* **RECORD SET**
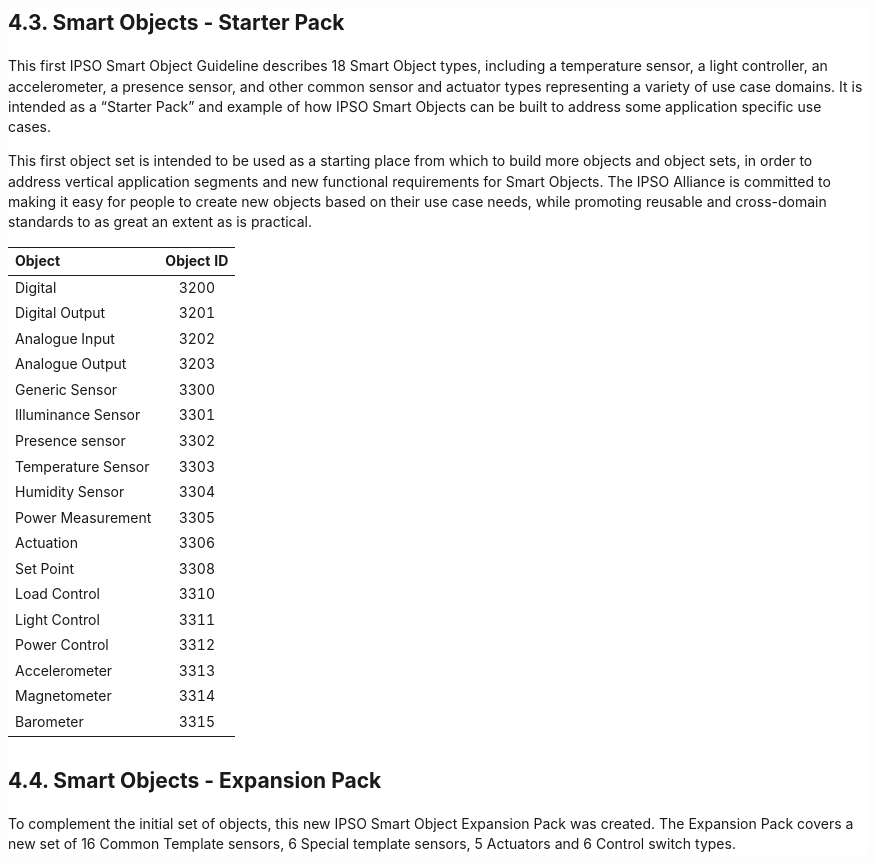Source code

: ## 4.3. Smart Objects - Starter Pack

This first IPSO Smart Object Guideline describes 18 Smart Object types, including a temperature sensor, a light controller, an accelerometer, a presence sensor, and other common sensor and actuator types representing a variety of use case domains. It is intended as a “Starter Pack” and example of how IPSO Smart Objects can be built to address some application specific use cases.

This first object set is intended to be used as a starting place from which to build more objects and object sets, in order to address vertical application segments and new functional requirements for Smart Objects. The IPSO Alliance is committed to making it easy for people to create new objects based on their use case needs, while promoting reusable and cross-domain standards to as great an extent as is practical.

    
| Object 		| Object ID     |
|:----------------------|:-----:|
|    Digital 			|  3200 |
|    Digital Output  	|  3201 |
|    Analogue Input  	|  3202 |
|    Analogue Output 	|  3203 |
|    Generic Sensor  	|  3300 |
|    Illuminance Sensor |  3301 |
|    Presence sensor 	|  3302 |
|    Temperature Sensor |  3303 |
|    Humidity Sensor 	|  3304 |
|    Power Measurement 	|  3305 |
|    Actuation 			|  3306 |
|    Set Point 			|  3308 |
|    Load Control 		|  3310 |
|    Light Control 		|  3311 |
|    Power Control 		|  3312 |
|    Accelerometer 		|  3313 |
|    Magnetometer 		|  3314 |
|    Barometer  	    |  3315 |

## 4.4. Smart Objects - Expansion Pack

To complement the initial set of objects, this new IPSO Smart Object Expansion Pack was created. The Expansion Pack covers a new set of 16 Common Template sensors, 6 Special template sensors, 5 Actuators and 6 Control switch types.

* **JOB**
Return each entry exactly as given. Leave the images out.

* **YOUR RESPONSE**
Source code

: ## 4.3. Smart Objects - Starter Pack

This first IPSO Smart Object Guideline describes 18 Smart Object types, including a temperature sensor, a light controller, an accelerometer, a presence sensor, and other common sensor and actuator types representing a variety of use case domains. It is intended as a “Starter Pack” and example of how IPSO Smart Objects can be built to address some application specific use cases.

This first object set is intended to be used as a starting place from which to build more objects and object sets, in order to address vertical application segments and new functional requirements for Smart Objects. The IPSO Alliance is committed to making it easy for people to create new objects based on their use case needs, while promoting reusable and cross-domain standards to as great an extent as is practical.

    
| Object 		| Object ID     |
|:----------------------|:-----:|
|    Digital 			|  3200 |
|    Digital Output  	|  3201 |
|    Analogue Input  	|  3202 |
|    Analogue Output 	|  3203 |
|    Generic Sensor  	|  3300 |
|    Illuminance Sensor |  3301 |
|    Presence sensor 	|  3302 |
|    Temperature Sensor |  3303 |
|    Humidity Sensor 	|  3304 |
|    Power Measurement 	|  3305 |
|    Actuation 			|  3306 |
|    Set Point 			|  3308 |
|    Load Control 		|  3310 |
|    Light Control 		|  3311 |
|    Power Control 		|  3312 |
|    Accelerometer 		|  3313 |
|    Magnetometer 		|  3314 |
|    Barometer  	    |  3315 |

## 4.4. Smart Objects - Expansion Pack

To complement the initial set of objects, this new IPSO Smart Object Expansion Pack was created. The Expansion Pack covers a new set of 16 Common Template sensors, 6 Special template sensors, 5 Actuators and 6 Control switch types.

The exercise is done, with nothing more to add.